** Opening Extracted records block **

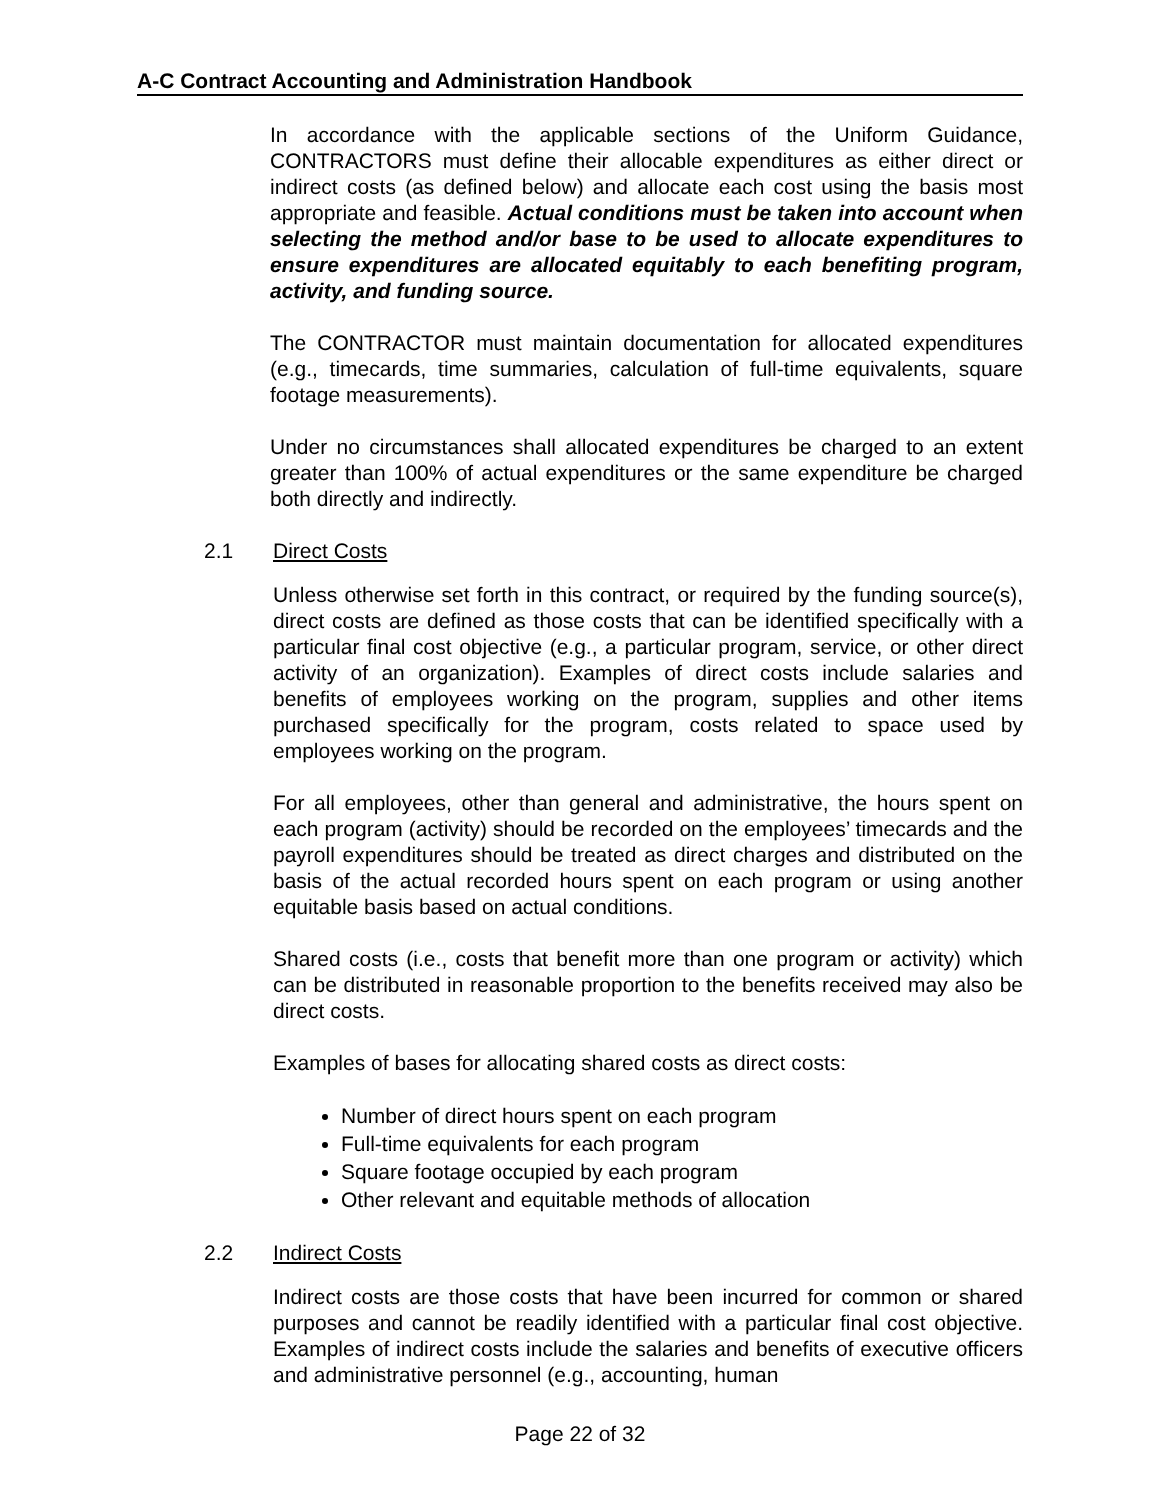A-C Contract Accounting and Administration Handbook
In accordance with the applicable sections of the Uniform Guidance, CONTRACTORS must define their allocable expenditures as either direct or indirect costs (as defined below) and allocate each cost using the basis most appropriate and feasible. Actual conditions must be taken into account when selecting the method and/or base to be used to allocate expenditures to ensure expenditures are allocated equitably to each benefiting program, activity, and funding source.
The CONTRACTOR must maintain documentation for allocated expenditures (e.g., timecards, time summaries, calculation of full-time equivalents, square footage measurements).
Under no circumstances shall allocated expenditures be charged to an extent greater than 100% of actual expenditures or the same expenditure be charged both directly and indirectly.
2.1 Direct Costs
Unless otherwise set forth in this contract, or required by the funding source(s), direct costs are defined as those costs that can be identified specifically with a particular final cost objective (e.g., a particular program, service, or other direct activity of an organization). Examples of direct costs include salaries and benefits of employees working on the program, supplies and other items purchased specifically for the program, costs related to space used by employees working on the program.
For all employees, other than general and administrative, the hours spent on each program (activity) should be recorded on the employees’ timecards and the payroll expenditures should be treated as direct charges and distributed on the basis of the actual recorded hours spent on each program or using another equitable basis based on actual conditions.
Shared costs (i.e., costs that benefit more than one program or activity) which can be distributed in reasonable proportion to the benefits received may also be direct costs.
Examples of bases for allocating shared costs as direct costs:
Number of direct hours spent on each program
Full-time equivalents for each program
Square footage occupied by each program
Other relevant and equitable methods of allocation
2.2 Indirect Costs
Indirect costs are those costs that have been incurred for common or shared purposes and cannot be readily identified with a particular final cost objective. Examples of indirect costs include the salaries and benefits of executive officers and administrative personnel (e.g., accounting, human
Page 22 of 32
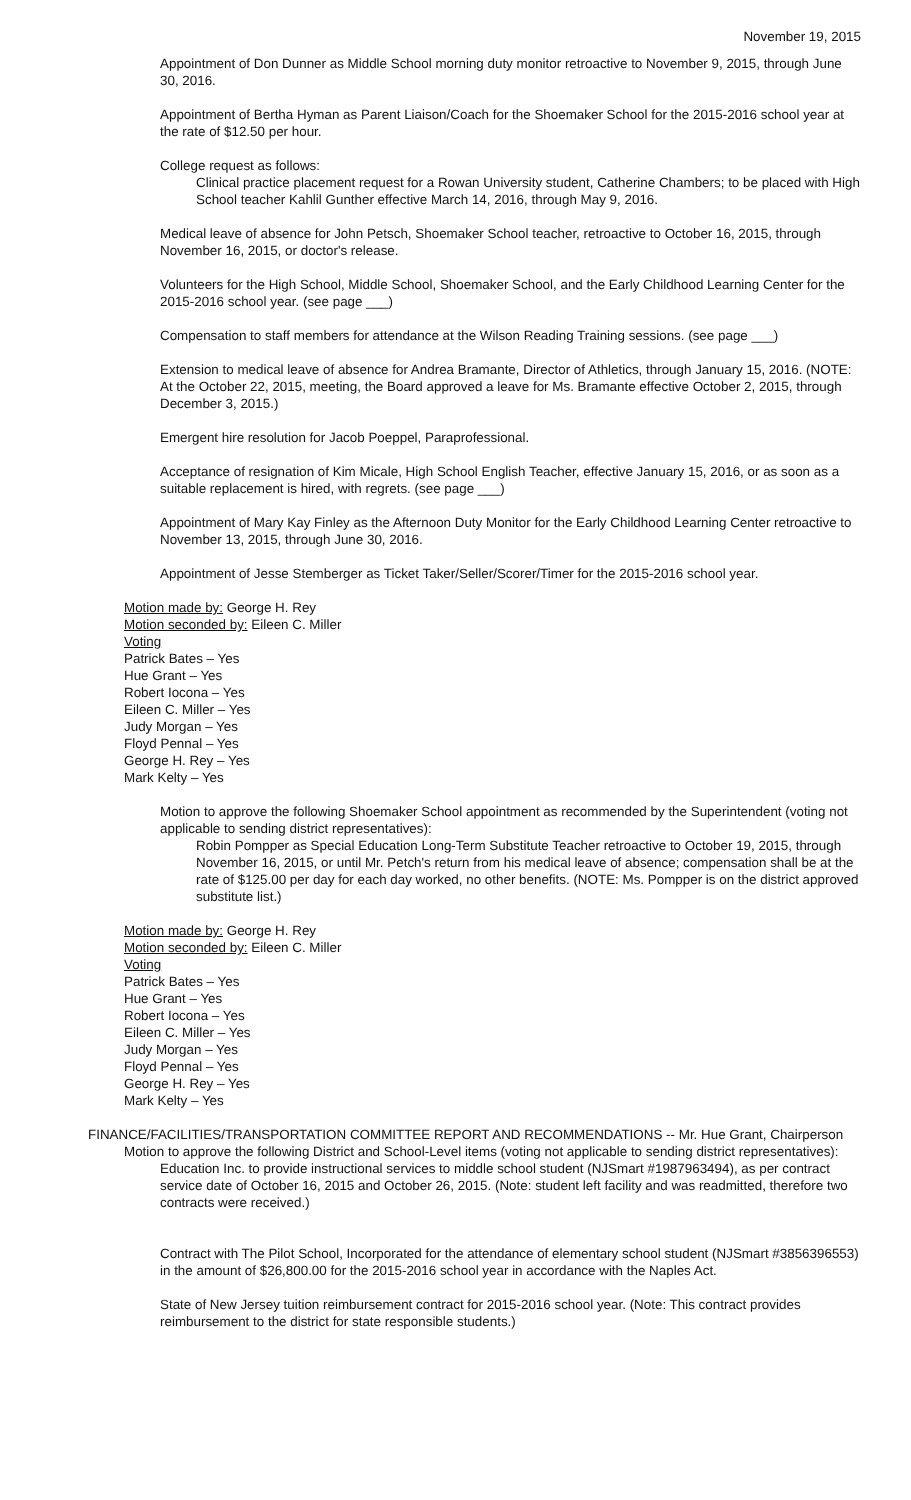November 19, 2015
Appointment of Don Dunner as Middle School morning duty monitor retroactive to November 9, 2015, through June 30, 2016.
Appointment of Bertha Hyman as Parent Liaison/Coach for the Shoemaker School for the 2015-2016 school year at the rate of $12.50 per hour.
College request as follows:
Clinical practice placement request for a Rowan University student, Catherine Chambers; to be placed with High School teacher Kahlil Gunther effective March 14, 2016, through May 9, 2016.
Medical leave of absence for John Petsch, Shoemaker School teacher, retroactive to October 16, 2015, through November 16, 2015, or doctor's release.
Volunteers for the High School, Middle School, Shoemaker School, and the Early Childhood Learning Center for the 2015-2016 school year. (see page ___)
Compensation to staff members for attendance at the Wilson Reading Training sessions. (see page ___)
Extension to medical leave of absence for Andrea Bramante, Director of Athletics, through January 15, 2016. (NOTE: At the October 22, 2015, meeting, the Board approved a leave for Ms. Bramante effective October 2, 2015, through December 3, 2015.)
Emergent hire resolution for Jacob Poeppel, Paraprofessional.
Acceptance of resignation of Kim Micale, High School English Teacher, effective January 15, 2016, or as soon as a suitable replacement is hired, with regrets. (see page ___)
Appointment of Mary Kay Finley as the Afternoon Duty Monitor for the Early Childhood Learning Center retroactive to November 13, 2015, through June 30, 2016.
Appointment of Jesse Stemberger as Ticket Taker/Seller/Scorer/Timer for the 2015-2016 school year.
Motion made by: George H. Rey
Motion seconded by: Eileen C. Miller
Voting
Patrick Bates – Yes
Hue Grant – Yes
Robert Iocona – Yes
Eileen C. Miller – Yes
Judy Morgan – Yes
Floyd Pennal – Yes
George H. Rey – Yes
Mark Kelty – Yes
Motion to approve the following Shoemaker School appointment as recommended by the Superintendent (voting not applicable to sending district representatives):
Robin Pompper as Special Education Long-Term Substitute Teacher retroactive to October 19, 2015, through November 16, 2015, or until Mr. Petch's return from his medical leave of absence; compensation shall be at the rate of $125.00 per day for each day worked, no other benefits. (NOTE: Ms. Pompper is on the district approved substitute list.)
Motion made by: George H. Rey
Motion seconded by: Eileen C. Miller
Voting
Patrick Bates – Yes
Hue Grant – Yes
Robert Iocona – Yes
Eileen C. Miller – Yes
Judy Morgan – Yes
Floyd Pennal – Yes
George H. Rey – Yes
Mark Kelty – Yes
FINANCE/FACILITIES/TRANSPORTATION COMMITTEE REPORT AND RECOMMENDATIONS -- Mr. Hue Grant, Chairperson
Motion to approve the following District and School-Level items (voting not applicable to sending district representatives):
Education Inc. to provide instructional services to middle school student (NJSmart #1987963494), as per contract service date of October 16, 2015 and October 26, 2015. (Note: student left facility and was readmitted, therefore two contracts were received.)
Contract with The Pilot School, Incorporated for the attendance of elementary school student (NJSmart #3856396553) in the amount of $26,800.00 for the 2015-2016 school year in accordance with the Naples Act.
State of New Jersey tuition reimbursement contract for 2015-2016 school year. (Note: This contract provides reimbursement to the district for state responsible students.)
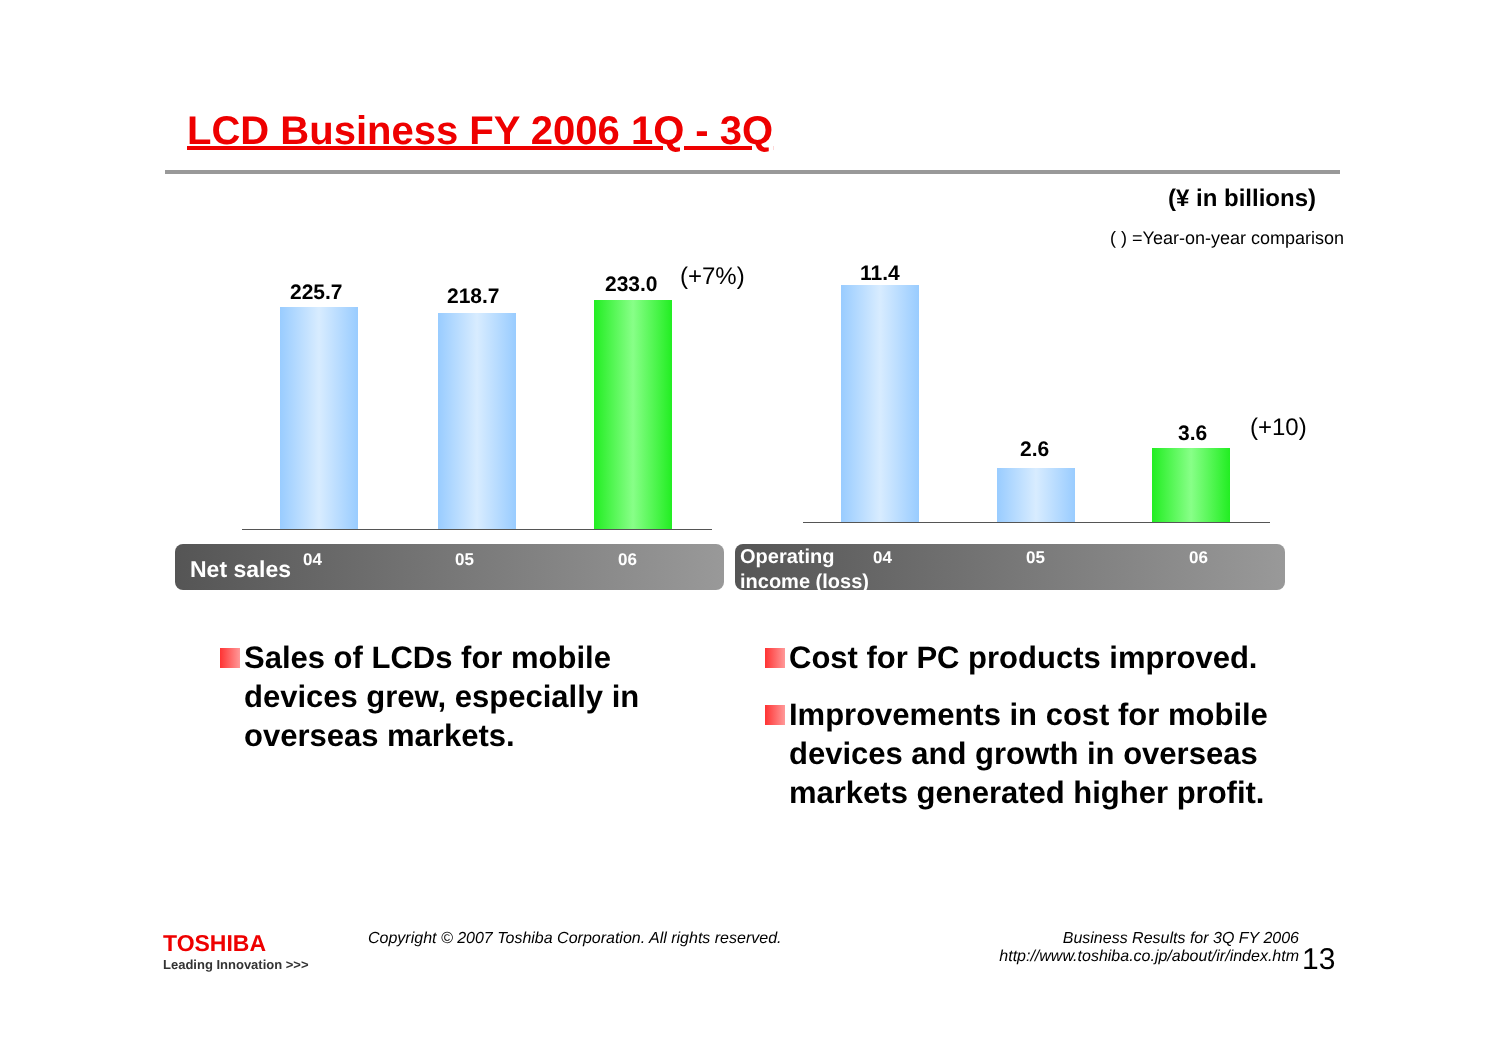LCD Business FY 2006 1Q - 3Q
(¥ in billions)
( ) =Year-on-year comparison
225.7 218.7 233.0 (+7%)
11.4
2.6
3.6 (+10)
Net sales 04 05 06
Operating
income (loss)
04 05 06
Sales of LCDs for mobile devices grew, especially in overseas markets.
Cost for PC products improved.
Improvements in cost for mobile devices and growth in overseas markets generated higher profit.
TOSHIBA
Leading Innovation >>>
Copyright © 2007 Toshiba Corporation. All rights reserved.
Business Results for 3Q FY 2006
http://www.toshiba.co.jp/about/ir/index.htm
13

** Closing Extracted records block **

■ Work instructions ■
Output all of the entries once more, word for word, with the images removed.

■ Answer box ■
A-C Contract Accounting and Administration Handbook
In accordance with the applicable sections of the Uniform Guidance, CONTRACTORS must define their allocable expenditures as either direct or indirect costs (as defined below) and allocate each cost using the basis most appropriate and feasible. Actual conditions must be taken into account when selecting the method and/or base to be used to allocate expenditures to ensure expenditures are allocated equitably to each benefiting program, activity, and funding source.
The CONTRACTOR must maintain documentation for allocated expenditures (e.g., timecards, time summaries, calculation of full-time equivalents, square footage measurements).
Under no circumstances shall allocated expenditures be charged to an extent greater than 100% of actual expenditures or the same expenditure be charged both directly and indirectly.
2.1 Direct Costs
Unless otherwise set forth in this contract, or required by the funding source(s), direct costs are defined as those costs that can be identified specifically with a particular final cost objective (e.g., a particular program, service, or other direct activity of an organization). Examples of direct costs include salaries and benefits of employees working on the program, supplies and other items purchased specifically for the program, costs related to space used by employees working on the program.
For all employees, other than general and administrative, the hours spent on each program (activity) should be recorded on the employees’ timecards and the payroll expenditures should be treated as direct charges and distributed on the basis of the actual recorded hours spent on each program or using another equitable basis based on actual conditions.
Shared costs (i.e., costs that benefit more than one program or activity) which can be distributed in reasonable proportion to the benefits received may also be direct costs.
Examples of bases for allocating shared costs as direct costs:
Number of direct hours spent on each program
Full-time equivalents for each program
Square footage occupied by each program
Other relevant and equitable methods of allocation
2.2 Indirect Costs
Indirect costs are those costs that have been incurred for common or shared purposes and cannot be readily identified with a particular final cost objective. Examples of indirect costs include the salaries and benefits of executive officers and administrative personnel (e.g., accounting, human
Page 22 of 32
November 19, 2015
Appointment of Don Dunner as Middle School morning duty monitor retroactive to November 9, 2015, through June 30, 2016.
Appointment of Bertha Hyman as Parent Liaison/Coach for the Shoemaker School for the 2015-2016 school year at the rate of $12.50 per hour.
College request as follows:
Clinical practice placement request for a Rowan University student, Catherine Chambers; to be placed with High School teacher Kahlil Gunther effective March 14, 2016, through May 9, 2016.
Medical leave of absence for John Petsch, Shoemaker School teacher, retroactive to October 16, 2015, through November 16, 2015, or doctor's release.
Volunteers for the High School, Middle School, Shoemaker School, and the Early Childhood Learning Center for the 2015-2016 school year. (see page ___)
Compensation to staff members for attendance at the Wilson Reading Training sessions. (see page ___)
Extension to medical leave of absence for Andrea Bramante, Director of Athletics, through January 15, 2016. (NOTE: At the October 22, 2015, meeting, the Board approved a leave for Ms. Bramante effective October 2, 2015, through December 3, 2015.)
Emergent hire resolution for Jacob Poeppel, Paraprofessional.
Acceptance of resignation of Kim Micale, High School English Teacher, effective January 15, 2016, or as soon as a suitable replacement is hired, with regrets. (see page ___)
Appointment of Mary Kay Finley as the Afternoon Duty Monitor for the Early Childhood Learning Center retroactive to November 13, 2015, through June 30, 2016.
Appointment of Jesse Stemberger as Ticket Taker/Seller/Scorer/Timer for the 2015-2016 school year.
Motion made by: George H. Rey
Motion seconded by: Eileen C. Miller
Voting
Patrick Bates – Yes
Hue Grant – Yes
Robert Iocona – Yes
Eileen C. Miller – Yes
Judy Morgan – Yes
Floyd Pennal – Yes
George H. Rey – Yes
Mark Kelty – Yes
Motion to approve the following Shoemaker School appointment as recommended by the Superintendent (voting not applicable to sending district representatives):
Robin Pompper as Special Education Long-Term Substitute Teacher retroactive to October 19, 2015, through November 16, 2015, or until Mr. Petch's return from his medical leave of absence; compensation shall be at the rate of $125.00 per day for each day worked, no other benefits. (NOTE: Ms. Pompper is on the district approved substitute list.)
Motion made by: George H. Rey
Motion seconded by: Eileen C. Miller
Voting
Patrick Bates – Yes
Hue Grant – Yes
Robert Iocona – Yes
Eileen C. Miller – Yes
Judy Morgan – Yes
Floyd Pennal – Yes
George H. Rey – Yes
Mark Kelty – Yes
FINANCE/FACILITIES/TRANSPORTATION COMMITTEE REPORT AND RECOMMENDATIONS -- Mr. Hue Grant, Chairperson
Motion to approve the following District and School-Level items (voting not applicable to sending district representatives):
Education Inc. to provide instructional services to middle school student (NJSmart #1987963494), as per contract service date of October 16, 2015 and October 26, 2015. (Note: student left facility and was readmitted, therefore two contracts were received.)
Contract with The Pilot School, Incorporated for the attendance of elementary school student (NJSmart #3856396553) in the amount of $26,800.00 for the 2015-2016 school year in accordance with the Naples Act.
State of New Jersey tuition reimbursement contract for 2015-2016 school year. (Note: This contract provides reimbursement to the district for state responsible students.)
LCD Business FY 2006 1Q - 3Q
(¥ in billions)
( ) =Year-on-year comparison
225.7 218.7 233.0 (+7%)
11.4
2.6
3.6 (+10)
Net sales 04 05 06
Operating
income (loss)
04 05 06
Sales of LCDs for mobile devices grew, especially in overseas markets.
Cost for PC products improved.
Improvements in cost for mobile devices and growth in overseas markets generated higher profit.
TOSHIBA
Leading Innovation >>>
Copyright © 2007 Toshiba Corporation. All rights reserved.
Business Results for 3Q FY 2006
http://www.toshiba.co.jp/about/ir/index.htm
13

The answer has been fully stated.